> _What this task involves_: Please copy exactly the part of the records below that opens with the line containing "wall art: present" and closes with the line containing "game compilation box: none", leaving out any pictures.

> _Records for the exercise_:

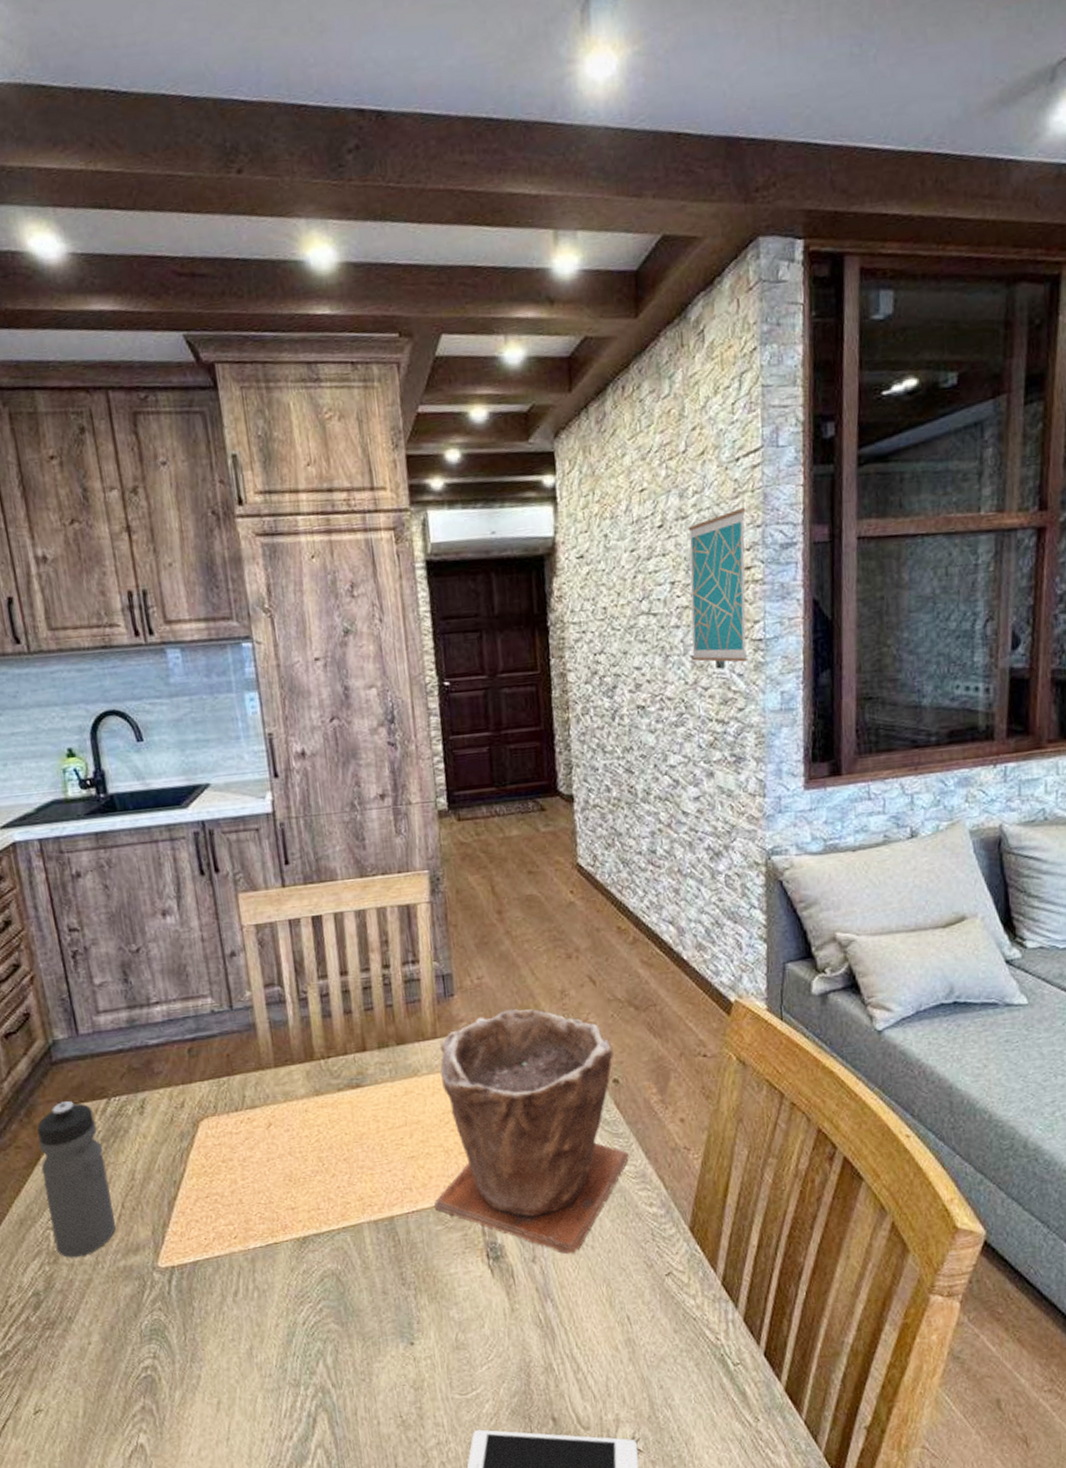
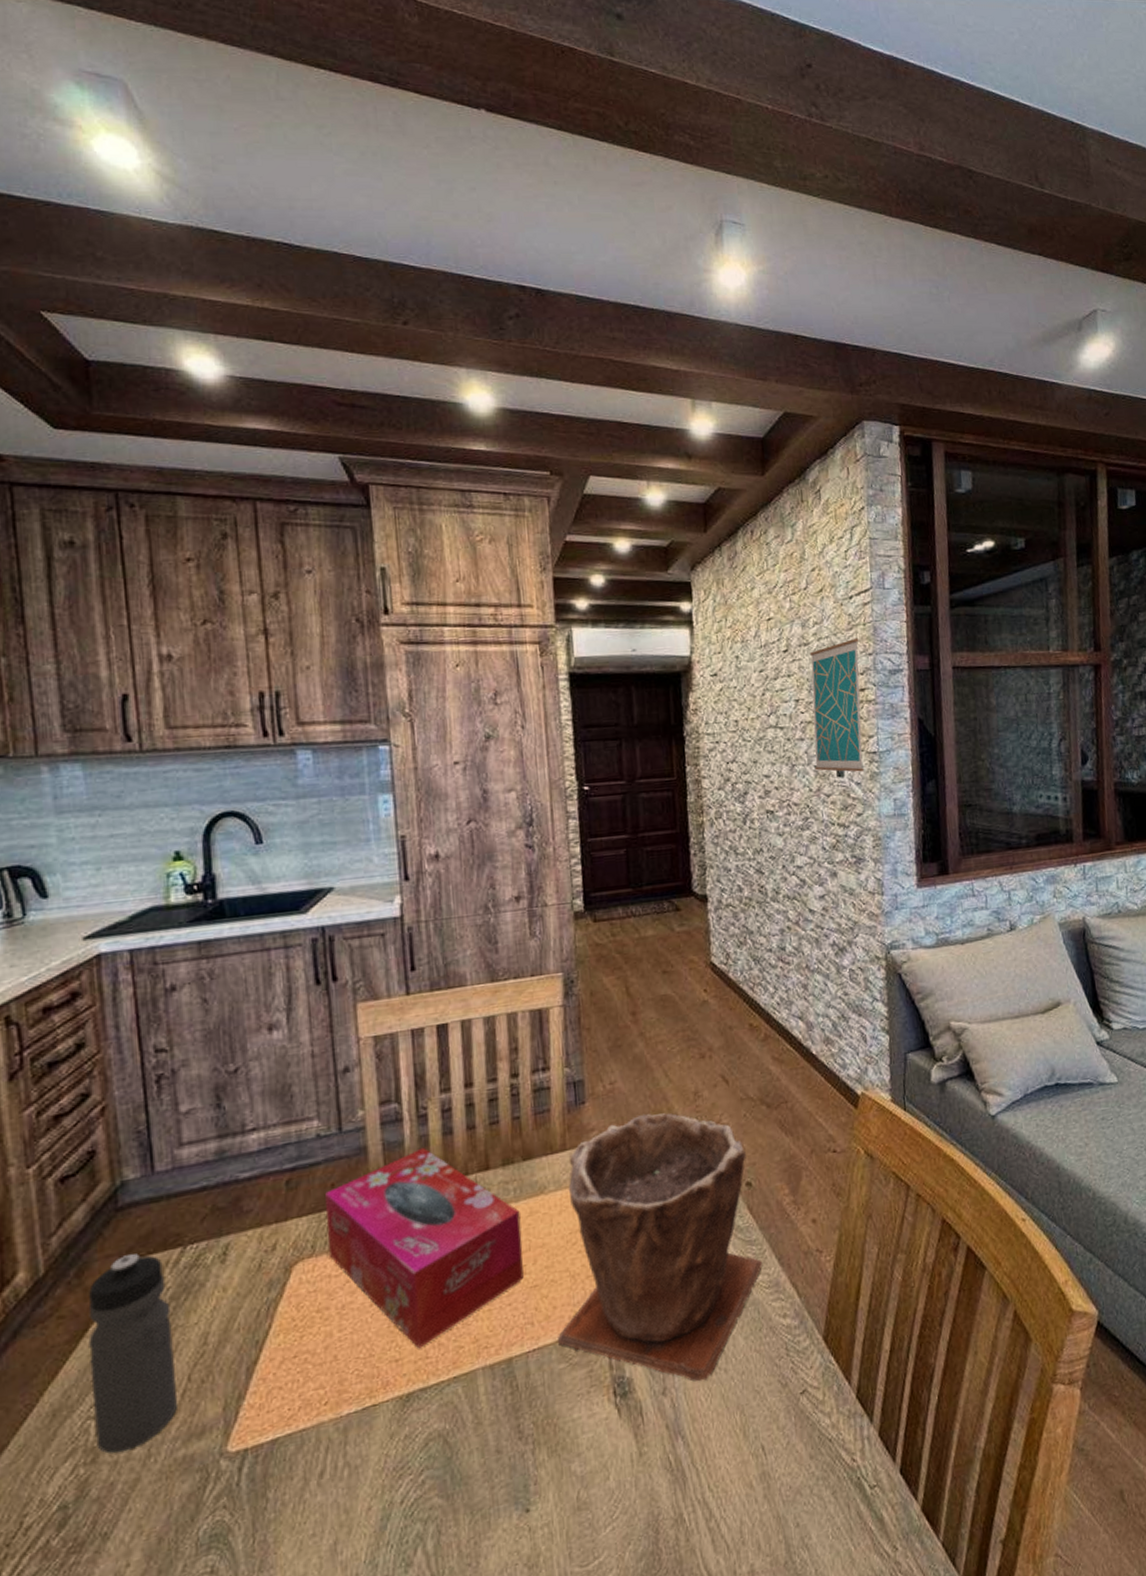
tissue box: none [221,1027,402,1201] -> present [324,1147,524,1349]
==
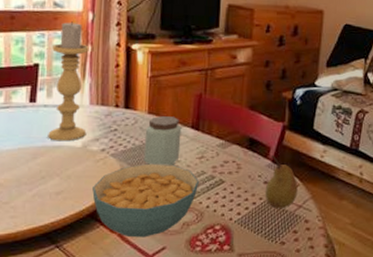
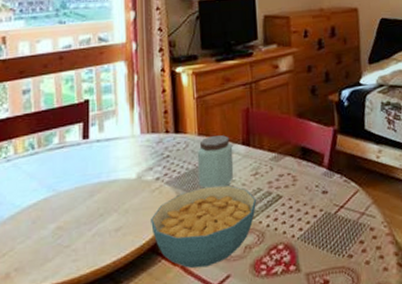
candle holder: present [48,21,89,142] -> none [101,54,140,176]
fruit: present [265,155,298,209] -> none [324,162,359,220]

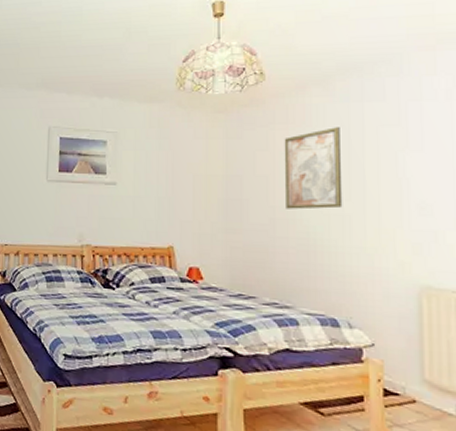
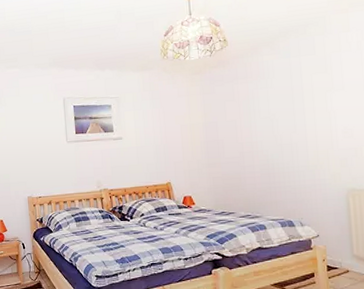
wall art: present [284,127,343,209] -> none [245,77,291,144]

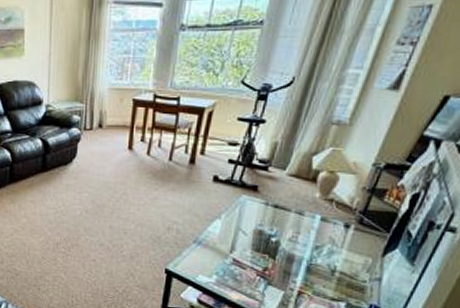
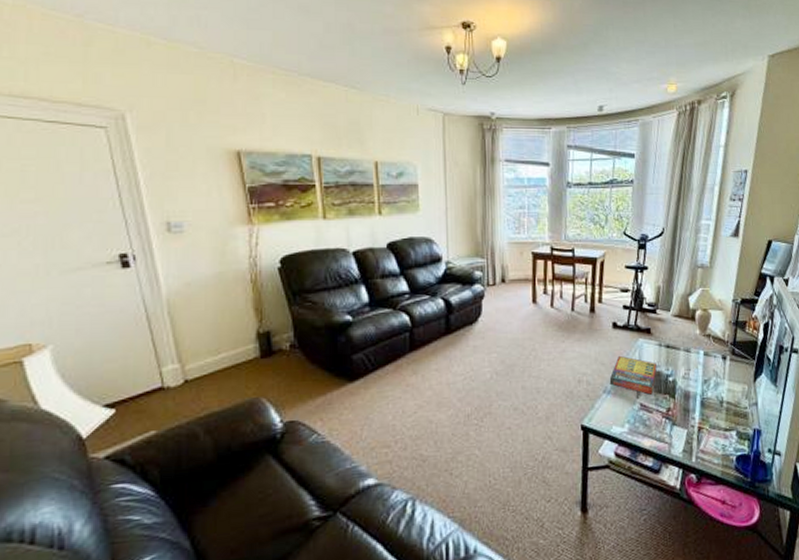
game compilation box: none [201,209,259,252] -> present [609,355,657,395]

> _Reply_:
wall art: present [284,127,343,209] -> none [245,77,291,144]

game compilation box: none [201,209,259,252] -> present [609,355,657,395]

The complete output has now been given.